The irony goes deeper than GPATS. The late Rabbi Joseph B. Soloveitchik, the pre-eminent Modern Orthodox rabbinic figure of his time and Rosh Yeshiva at YU, was a proponent of Jewish textual study for women. Rabbi Willig was a student of Rabbi Soloveitchik.

Jonathan Sarna, professor of Jewish history at Brandeis University, said Rabbi Willig seems to be attempting to “restore his image as a man of the Orthodox center” after his solution to the crisis of agunah — women chained in Orthodox marriages again their will — met with attacks from rabbis on his religious right. Rabbi Willig also was responsible for drafting the halachic prenuptial agreement, a document that de-incentivizes men from withholding a get (religious divorce document) by inflicting damaging personal costs if they choose to do so.

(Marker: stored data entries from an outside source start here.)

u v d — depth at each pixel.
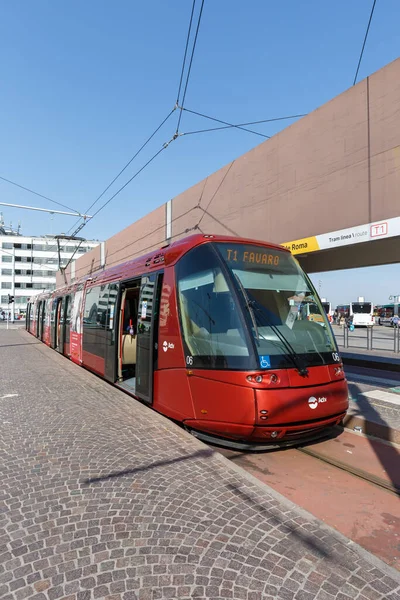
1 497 3.71
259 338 5.07
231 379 4.98
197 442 5.27
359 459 5.32
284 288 5.89
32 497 3.70
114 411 6.90
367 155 9.48
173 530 3.16
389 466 5.07
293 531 3.18
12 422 6.18
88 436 5.49
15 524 3.24
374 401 7.95
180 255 6.39
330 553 2.91
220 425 5.10
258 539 3.06
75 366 13.05
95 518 3.33
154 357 6.70
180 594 2.46
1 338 27.22
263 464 5.18
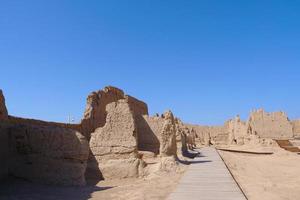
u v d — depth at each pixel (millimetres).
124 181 18672
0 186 14445
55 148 16031
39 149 15945
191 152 39281
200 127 74000
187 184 15688
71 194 14102
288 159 35438
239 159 33156
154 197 13445
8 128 16219
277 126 66812
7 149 15945
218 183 15883
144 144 27719
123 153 20219
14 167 15867
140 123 28016
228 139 66750
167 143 24406
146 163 20719
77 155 16344
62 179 15828
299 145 54312
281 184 19562
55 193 14055
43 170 15742
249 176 22375
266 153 41781
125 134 20547
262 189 17172
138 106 34219
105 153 20219
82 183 16312
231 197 12648
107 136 20516
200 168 22094
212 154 35906
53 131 16172
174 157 23938
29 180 15594
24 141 16062
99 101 26359
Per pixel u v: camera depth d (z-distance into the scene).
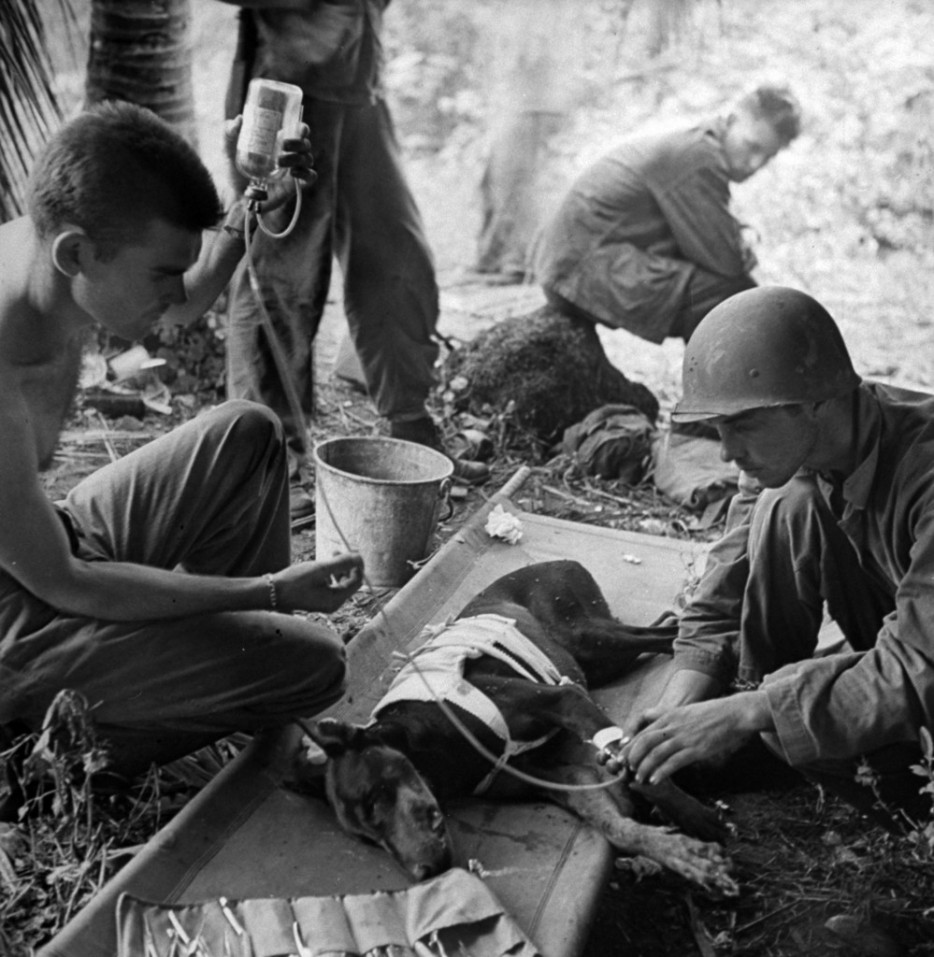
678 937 2.85
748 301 2.79
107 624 2.90
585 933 2.66
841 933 2.80
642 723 2.94
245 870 2.75
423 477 4.30
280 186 3.18
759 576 3.20
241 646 2.99
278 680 3.04
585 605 3.72
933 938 2.82
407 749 2.98
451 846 2.76
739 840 3.12
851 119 6.97
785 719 2.71
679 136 5.46
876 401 2.85
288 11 4.62
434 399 5.70
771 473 2.83
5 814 3.04
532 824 2.98
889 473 2.82
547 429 5.55
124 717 2.99
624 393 5.73
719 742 2.75
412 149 7.65
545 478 5.27
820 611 3.24
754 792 3.30
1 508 2.65
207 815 2.86
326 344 6.45
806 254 6.91
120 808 3.13
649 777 2.76
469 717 3.01
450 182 7.62
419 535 4.19
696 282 5.46
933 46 6.89
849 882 2.95
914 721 2.66
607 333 6.54
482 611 3.56
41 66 5.62
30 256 2.71
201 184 2.66
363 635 3.63
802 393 2.70
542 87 7.23
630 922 2.88
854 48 6.95
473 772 3.03
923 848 2.78
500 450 5.43
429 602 3.87
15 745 2.96
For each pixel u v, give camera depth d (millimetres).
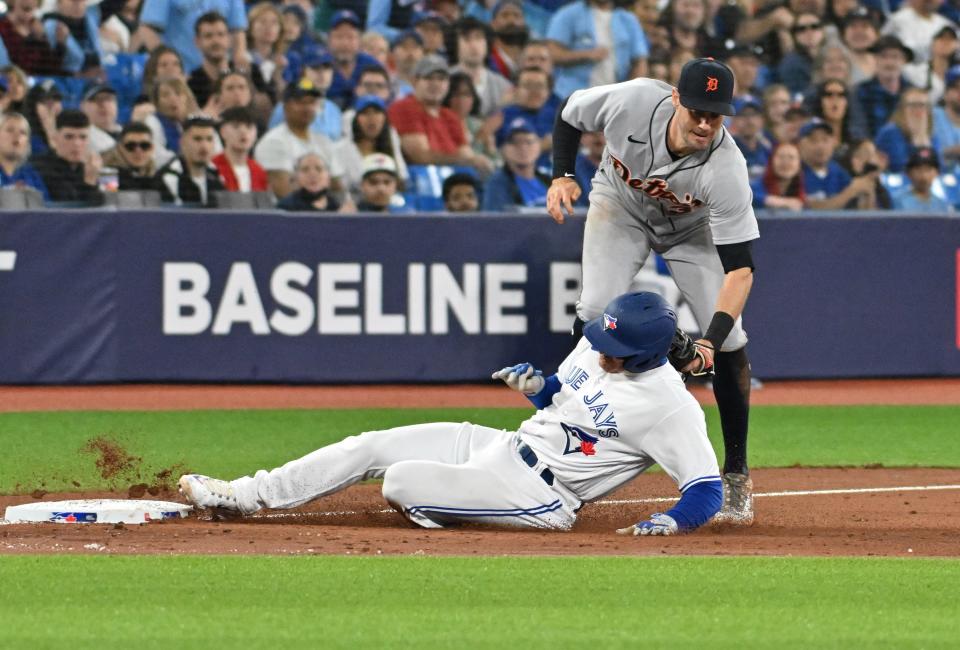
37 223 33875
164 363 34594
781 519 18406
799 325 36875
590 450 15695
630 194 18297
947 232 37438
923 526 17719
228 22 39688
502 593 11898
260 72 40219
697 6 44000
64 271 34062
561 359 36125
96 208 35125
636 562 13461
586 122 17875
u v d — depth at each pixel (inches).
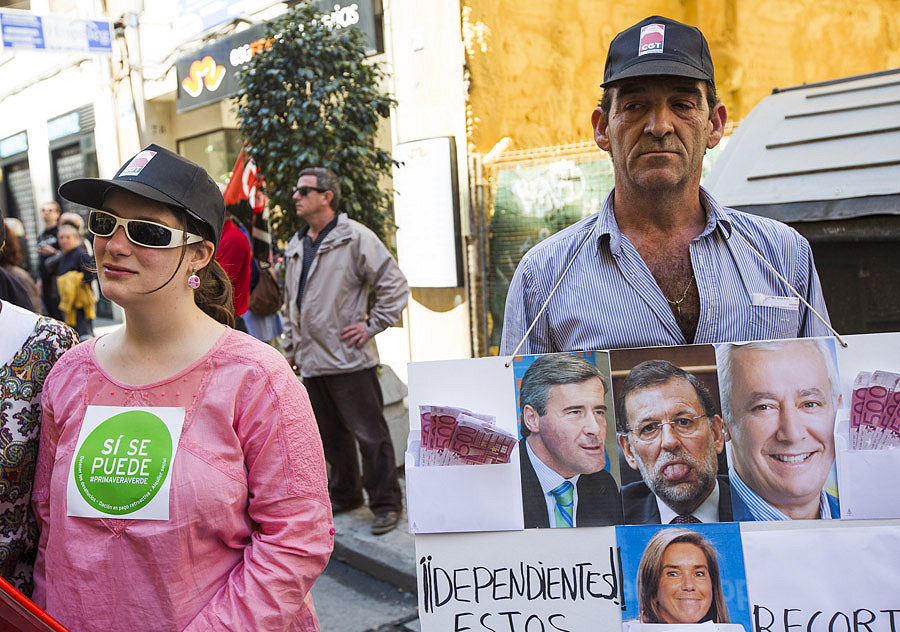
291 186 226.8
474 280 235.8
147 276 57.7
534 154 233.5
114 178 59.1
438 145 235.0
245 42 318.7
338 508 184.7
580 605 57.6
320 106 230.7
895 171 90.4
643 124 63.6
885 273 89.7
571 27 253.9
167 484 55.9
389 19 251.6
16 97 551.5
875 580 53.7
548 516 58.4
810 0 281.1
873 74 110.3
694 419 57.2
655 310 65.8
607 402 58.4
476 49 232.2
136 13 411.2
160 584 55.3
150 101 420.5
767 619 54.7
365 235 169.3
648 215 66.3
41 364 66.5
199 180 60.5
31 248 567.5
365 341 169.9
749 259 65.6
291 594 56.4
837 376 55.2
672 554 56.5
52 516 58.6
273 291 203.3
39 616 53.3
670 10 280.4
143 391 58.6
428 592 59.6
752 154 103.0
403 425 212.5
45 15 367.2
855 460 54.5
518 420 59.4
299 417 59.5
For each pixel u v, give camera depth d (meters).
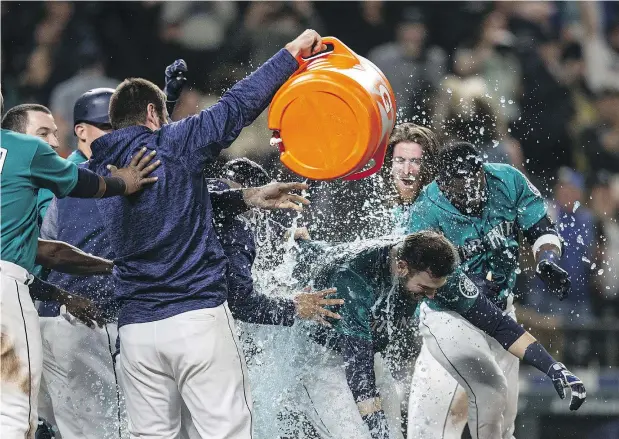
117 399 19.39
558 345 31.73
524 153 42.38
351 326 18.09
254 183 19.41
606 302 36.16
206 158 16.05
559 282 19.30
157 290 15.92
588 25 49.44
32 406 16.39
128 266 16.11
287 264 19.42
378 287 18.25
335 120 16.14
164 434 16.55
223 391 16.06
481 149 34.22
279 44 41.59
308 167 16.41
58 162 16.02
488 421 19.28
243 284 17.62
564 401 28.39
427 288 17.97
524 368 30.83
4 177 15.92
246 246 17.98
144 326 15.98
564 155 42.38
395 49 41.97
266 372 18.95
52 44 40.84
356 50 44.22
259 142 34.50
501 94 42.38
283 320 17.89
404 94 40.91
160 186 15.80
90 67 40.81
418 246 17.77
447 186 19.41
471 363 19.09
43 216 19.45
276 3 42.09
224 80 41.25
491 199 19.44
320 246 19.03
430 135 19.88
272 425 19.09
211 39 41.88
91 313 18.69
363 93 16.02
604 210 39.22
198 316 15.88
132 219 15.89
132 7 42.41
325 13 44.28
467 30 44.66
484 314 18.61
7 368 16.02
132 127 16.12
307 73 16.33
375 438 17.95
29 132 19.58
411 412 19.94
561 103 42.72
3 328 15.95
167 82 19.69
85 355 19.22
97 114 19.94
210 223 16.28
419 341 21.58
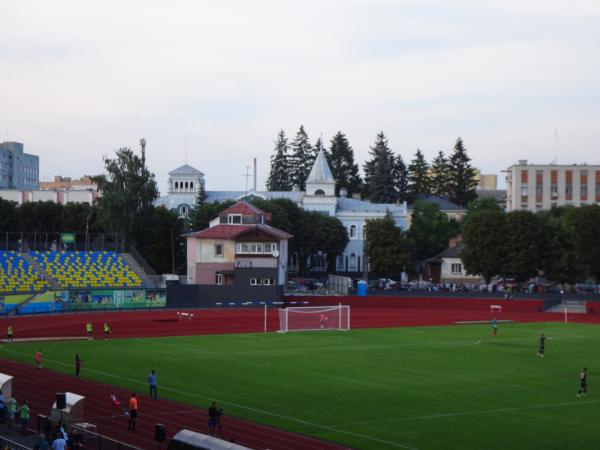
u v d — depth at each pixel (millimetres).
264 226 173375
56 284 147375
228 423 58438
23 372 78562
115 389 70562
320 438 54344
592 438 55094
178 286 154250
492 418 60969
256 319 135750
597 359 92312
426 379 77562
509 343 106250
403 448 52000
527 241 169875
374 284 197500
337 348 99438
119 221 176500
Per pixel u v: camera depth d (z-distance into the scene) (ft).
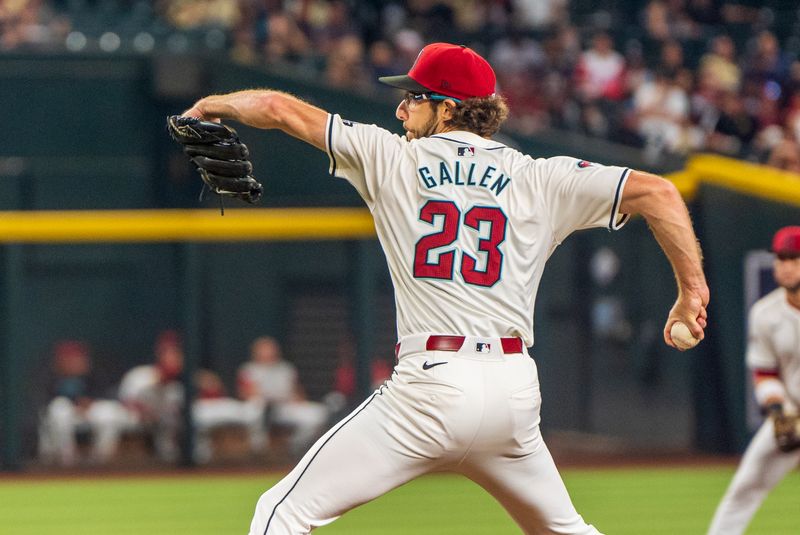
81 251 163.53
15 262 137.90
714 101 187.42
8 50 173.37
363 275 141.08
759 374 72.33
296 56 184.24
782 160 162.50
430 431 41.78
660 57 200.75
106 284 164.35
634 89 189.47
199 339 151.53
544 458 43.80
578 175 43.06
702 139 184.96
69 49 174.70
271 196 173.27
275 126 43.80
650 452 151.53
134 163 175.42
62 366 150.51
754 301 143.74
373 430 42.37
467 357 41.98
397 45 194.49
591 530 44.50
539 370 147.43
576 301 162.20
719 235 143.95
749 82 191.21
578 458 146.72
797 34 209.97
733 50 207.72
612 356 158.81
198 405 142.61
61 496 117.08
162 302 165.17
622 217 43.37
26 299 161.68
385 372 154.61
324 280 163.94
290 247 163.43
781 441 68.90
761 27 209.46
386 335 154.92
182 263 138.92
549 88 187.73
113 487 124.26
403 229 42.96
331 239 163.32
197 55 174.19
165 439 144.56
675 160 153.38
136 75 175.32
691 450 150.00
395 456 42.19
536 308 146.82
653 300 153.58
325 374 163.53
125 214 139.85
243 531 94.43
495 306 42.45
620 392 158.10
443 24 203.51
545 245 43.50
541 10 206.59
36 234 137.28
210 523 98.58
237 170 44.01
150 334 164.66
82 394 149.18
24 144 173.78
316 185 173.68
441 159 43.29
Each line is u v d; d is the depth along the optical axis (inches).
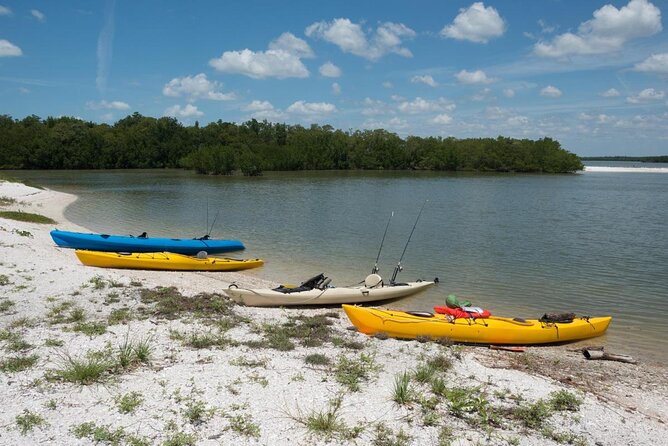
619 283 627.5
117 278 536.4
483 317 439.8
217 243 797.9
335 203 1521.9
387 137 4153.5
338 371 326.6
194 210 1300.4
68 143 3425.2
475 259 761.6
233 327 409.1
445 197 1793.8
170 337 371.6
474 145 4062.5
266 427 251.8
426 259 759.1
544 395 309.9
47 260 594.2
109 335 366.0
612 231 1045.2
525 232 1024.9
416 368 342.0
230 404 271.7
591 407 297.4
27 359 309.7
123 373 302.5
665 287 609.9
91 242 742.5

“As usual, women’s issues are a barometer of attitudes toward modernity, and the same was true years ago when the issue was mixed seating,” wrote Jonathan Sarna, professor of Jewish history at Brandeis University in an email. “Since he can hardly back down on the prenup that he created, he is displaying his Orthodox bona fides in a different way.”

Sarna concluded that, from a historical perspective, it is “fascinating” to see elder Jewish leaders questioning well-established positions of their movements because of “unanticipated consequences.”

In online discussions responding to Rabbi Willig’s article there was both anger and resentment from proponents of women’s Torah study and deep respect for his scholarship and stature in the Orthodox community. Rabbi Willig, aside from his position at the rabbinical seminary, is a leading figure on the Rabbinical Council of America’s court, the Beth Din of America. The Beth Din is responsible for adjudicating cases involving conversion, legal disputes and divorce.

Sharon Weiss-Greenberg, executive director of the Jewish Orthodox Feminist Alliance (JOFA), said she finds it “troubling” that so few Orthodox community leaders are speaking out against Rabbi Willig’s views. She recalled that she opened her first page of Talmud while an undergraduate at Stern College. “He [Rabbi Willig] is at odds with Modern Orthodoxy, with the university he represents, and with history,” she said. “It doesn’t take much to stand up and strongly say I disagree.”